Bent Flyvbjerg is the first Chair and BT Professor of Major Programme Management at Oxford University's Saïd Business School and is Founding Director of the University's BT Centre for Major Programme Management. He was previously Professor of Planning at Aalborg University, Denmark and Chair of Infrastructure Policy and Planning at Delft University of Technology, The Netherlands.[1][2] Flyvbjerg received his Ph.D. in economic geography from Aarhus University, Denmark. He has written extensively about megaprojects, decision making, city management, and philosophy of social science.
Contents |
Bent Flyvbjerg developed the research methodology called phronetic social science and has employed the methodology in studies of city management and of megaprojects.

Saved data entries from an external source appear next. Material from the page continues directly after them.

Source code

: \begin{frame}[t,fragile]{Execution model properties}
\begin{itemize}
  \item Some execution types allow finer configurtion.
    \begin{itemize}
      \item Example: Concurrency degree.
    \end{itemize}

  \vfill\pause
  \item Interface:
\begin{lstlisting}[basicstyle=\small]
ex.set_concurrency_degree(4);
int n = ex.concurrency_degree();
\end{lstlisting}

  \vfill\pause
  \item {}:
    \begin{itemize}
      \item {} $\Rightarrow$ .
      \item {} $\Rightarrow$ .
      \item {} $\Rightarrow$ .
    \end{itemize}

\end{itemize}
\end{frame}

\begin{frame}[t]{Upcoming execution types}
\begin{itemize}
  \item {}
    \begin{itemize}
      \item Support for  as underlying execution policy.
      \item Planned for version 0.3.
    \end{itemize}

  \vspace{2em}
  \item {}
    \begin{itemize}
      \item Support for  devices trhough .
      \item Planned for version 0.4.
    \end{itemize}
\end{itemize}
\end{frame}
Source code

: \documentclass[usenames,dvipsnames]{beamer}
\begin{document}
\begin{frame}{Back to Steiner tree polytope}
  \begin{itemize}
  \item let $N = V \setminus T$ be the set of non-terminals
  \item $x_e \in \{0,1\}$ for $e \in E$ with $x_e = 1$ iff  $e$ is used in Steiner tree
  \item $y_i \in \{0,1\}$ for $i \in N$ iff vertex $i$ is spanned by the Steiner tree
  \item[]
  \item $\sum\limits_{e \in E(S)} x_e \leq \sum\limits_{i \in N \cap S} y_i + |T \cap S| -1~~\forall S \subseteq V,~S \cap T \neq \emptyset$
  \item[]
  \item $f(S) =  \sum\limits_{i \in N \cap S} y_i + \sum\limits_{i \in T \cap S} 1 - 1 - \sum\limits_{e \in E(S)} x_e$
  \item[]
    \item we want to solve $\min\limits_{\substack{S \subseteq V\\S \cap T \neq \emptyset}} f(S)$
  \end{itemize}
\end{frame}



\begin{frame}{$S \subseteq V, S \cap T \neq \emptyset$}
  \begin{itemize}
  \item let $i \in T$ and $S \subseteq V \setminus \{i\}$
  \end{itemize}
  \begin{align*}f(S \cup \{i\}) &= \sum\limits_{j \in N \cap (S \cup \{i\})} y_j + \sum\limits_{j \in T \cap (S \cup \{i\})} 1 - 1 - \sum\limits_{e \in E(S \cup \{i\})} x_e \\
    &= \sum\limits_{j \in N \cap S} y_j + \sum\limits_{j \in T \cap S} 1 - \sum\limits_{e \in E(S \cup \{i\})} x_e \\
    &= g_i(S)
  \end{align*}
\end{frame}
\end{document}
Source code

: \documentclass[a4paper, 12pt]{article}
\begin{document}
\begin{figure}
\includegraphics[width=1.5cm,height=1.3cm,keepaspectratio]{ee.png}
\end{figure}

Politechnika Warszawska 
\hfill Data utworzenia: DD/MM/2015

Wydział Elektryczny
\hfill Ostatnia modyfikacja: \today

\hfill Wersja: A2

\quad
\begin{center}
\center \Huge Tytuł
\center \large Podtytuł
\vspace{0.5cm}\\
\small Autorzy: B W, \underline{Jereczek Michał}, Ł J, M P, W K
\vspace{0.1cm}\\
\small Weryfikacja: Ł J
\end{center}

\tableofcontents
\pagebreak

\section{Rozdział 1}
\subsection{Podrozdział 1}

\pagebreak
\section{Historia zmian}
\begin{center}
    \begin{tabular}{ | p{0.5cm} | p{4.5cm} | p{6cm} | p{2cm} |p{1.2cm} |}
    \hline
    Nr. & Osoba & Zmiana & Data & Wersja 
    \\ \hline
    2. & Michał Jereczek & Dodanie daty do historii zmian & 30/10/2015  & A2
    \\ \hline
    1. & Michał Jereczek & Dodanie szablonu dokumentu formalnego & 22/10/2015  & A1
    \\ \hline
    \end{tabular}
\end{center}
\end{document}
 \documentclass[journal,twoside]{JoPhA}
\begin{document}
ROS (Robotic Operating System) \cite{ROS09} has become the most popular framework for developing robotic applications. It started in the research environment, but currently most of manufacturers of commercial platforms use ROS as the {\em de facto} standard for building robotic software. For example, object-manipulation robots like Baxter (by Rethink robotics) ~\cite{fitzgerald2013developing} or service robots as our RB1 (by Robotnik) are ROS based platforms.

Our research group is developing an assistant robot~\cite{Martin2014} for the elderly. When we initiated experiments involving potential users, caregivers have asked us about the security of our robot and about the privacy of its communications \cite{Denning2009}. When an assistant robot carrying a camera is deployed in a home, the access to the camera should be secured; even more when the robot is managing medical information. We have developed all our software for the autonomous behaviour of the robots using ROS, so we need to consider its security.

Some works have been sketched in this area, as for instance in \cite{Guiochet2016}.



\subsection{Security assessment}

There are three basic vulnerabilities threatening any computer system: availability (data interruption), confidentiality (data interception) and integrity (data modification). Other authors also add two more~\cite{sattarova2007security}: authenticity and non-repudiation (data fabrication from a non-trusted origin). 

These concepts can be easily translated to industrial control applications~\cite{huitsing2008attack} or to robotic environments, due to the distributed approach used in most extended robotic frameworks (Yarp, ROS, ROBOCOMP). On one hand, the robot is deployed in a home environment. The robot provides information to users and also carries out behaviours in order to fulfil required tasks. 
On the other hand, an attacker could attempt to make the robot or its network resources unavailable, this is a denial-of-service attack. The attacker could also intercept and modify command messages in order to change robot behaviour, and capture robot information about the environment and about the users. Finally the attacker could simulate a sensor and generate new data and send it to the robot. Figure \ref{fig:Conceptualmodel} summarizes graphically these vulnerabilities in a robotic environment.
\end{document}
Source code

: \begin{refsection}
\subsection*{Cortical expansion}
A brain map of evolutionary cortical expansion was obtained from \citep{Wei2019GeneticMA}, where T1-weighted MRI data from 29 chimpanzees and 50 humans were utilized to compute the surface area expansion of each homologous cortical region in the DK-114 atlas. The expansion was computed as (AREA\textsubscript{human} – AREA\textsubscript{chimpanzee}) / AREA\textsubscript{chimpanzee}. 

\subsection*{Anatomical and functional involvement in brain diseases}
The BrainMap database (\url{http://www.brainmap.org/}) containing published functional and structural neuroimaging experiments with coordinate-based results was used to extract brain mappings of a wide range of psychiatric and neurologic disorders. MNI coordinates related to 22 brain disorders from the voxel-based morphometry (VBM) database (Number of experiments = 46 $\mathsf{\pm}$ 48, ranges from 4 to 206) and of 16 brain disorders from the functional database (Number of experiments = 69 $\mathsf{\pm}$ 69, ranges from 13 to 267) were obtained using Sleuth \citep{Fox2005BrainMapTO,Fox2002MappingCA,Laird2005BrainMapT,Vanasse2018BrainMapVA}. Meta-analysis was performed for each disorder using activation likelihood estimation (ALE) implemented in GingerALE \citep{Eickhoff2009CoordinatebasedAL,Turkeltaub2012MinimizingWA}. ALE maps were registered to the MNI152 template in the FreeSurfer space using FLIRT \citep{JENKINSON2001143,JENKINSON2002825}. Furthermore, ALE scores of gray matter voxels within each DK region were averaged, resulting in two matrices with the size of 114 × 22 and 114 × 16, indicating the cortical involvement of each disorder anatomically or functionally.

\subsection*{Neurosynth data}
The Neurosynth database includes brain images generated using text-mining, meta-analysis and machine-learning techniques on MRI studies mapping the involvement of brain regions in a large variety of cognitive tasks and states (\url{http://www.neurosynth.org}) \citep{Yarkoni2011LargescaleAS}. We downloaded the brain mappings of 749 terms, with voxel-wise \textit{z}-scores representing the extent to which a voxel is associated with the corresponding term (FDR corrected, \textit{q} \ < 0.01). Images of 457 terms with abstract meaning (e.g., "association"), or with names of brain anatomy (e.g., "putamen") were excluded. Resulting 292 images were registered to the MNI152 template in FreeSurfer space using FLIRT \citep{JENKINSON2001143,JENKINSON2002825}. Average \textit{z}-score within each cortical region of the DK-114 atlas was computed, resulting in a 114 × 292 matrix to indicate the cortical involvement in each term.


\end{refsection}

In 2005, Flyvbjerg identified two main causes of misinformation in policy and management: strategic misrepresentation (lying) and optimism bias (appraisal optimism). Flyvbjerg and his associates have developed methods to curb misinformation focused on improved accountability and reference class forecasting. The methods are being used in practice in policy and planning. Bent Flyvbjerg has lent his name to the so-called "Flyvbjerg Debate," which is a debate over the role of social science in society in response to his book Making Social Science Matter.
Finally, Flyvbjerg has identified a number of misunderstandings about case study research and devised ways of correcting these misunderstandings.[3]
Bent Flyvbjerg was knighted in the Order of the Dannebrog in 2002.
The book describes phronetic social science. First, the book argues that the social sciences have failed as science. Second, it develops the argument that in order to matter again the social sciences must model themselves after phronesis (as opposed to episteme, which is at the core of natural science). Finally, the book develops methodological guidelines and shows practical examples of how phronetic social science may be employed in real research.[4]
The books makes a double call for, first, social sciences that reject the natural science model as an ideal that may be achieved in social science and, second, social sciences that are more relevant to people outside social science, e.g., ordinary citizens and policy makers. Flyvbjerg argues that to gain relevance, social science must inform practical reason, and that this is best done by a focus on values and power. In terms of the philosophy and history of science, Flyvbjerg takes his cue from Aristotle rather than from Socrates and Plato.
Flyvbjerg's book Rationality and Power: Democracy in Practice is an example of the methodology and theory developed in Making Social Science Matter employed in practice.[5]
In a 2004 article, Stanford political science professor David Laitin critiqued Making Social Science Matter and Flyvbjerg's perspective.[6] Flyvbjerg countered by arguing that Laitin's critique was ill-founded and unethical,[7] and was joined by Sanford Schram.[8]
A book about the significance of Flyvbjerg's work and the debate with Laitin, Making Political Science Matter: Debating Knowledge, Research, and Method, edited by Schram and Brian Caterino, was published in 2006.[9] Caterino and Schram wrote in the book's introduction that "The special thing about Flyvbjerg's challenge to social science is the way it bridges theory and practice in a way that unites philosophical and empirical subdivisions in the social sciences."[10] Caterino and Schram argue that Flyvbjerg thereby simultaneously provides a strong theoretical foundation for his vision of socially and politically relevant social sciences and illuminates his position with concrete examples from his own empirical research. Flyvbjerg in this manner transgresses disciplinary boundaries to make a more compelling call for a social science that people could use to make a difference in their lives, according to Caterino and Schram.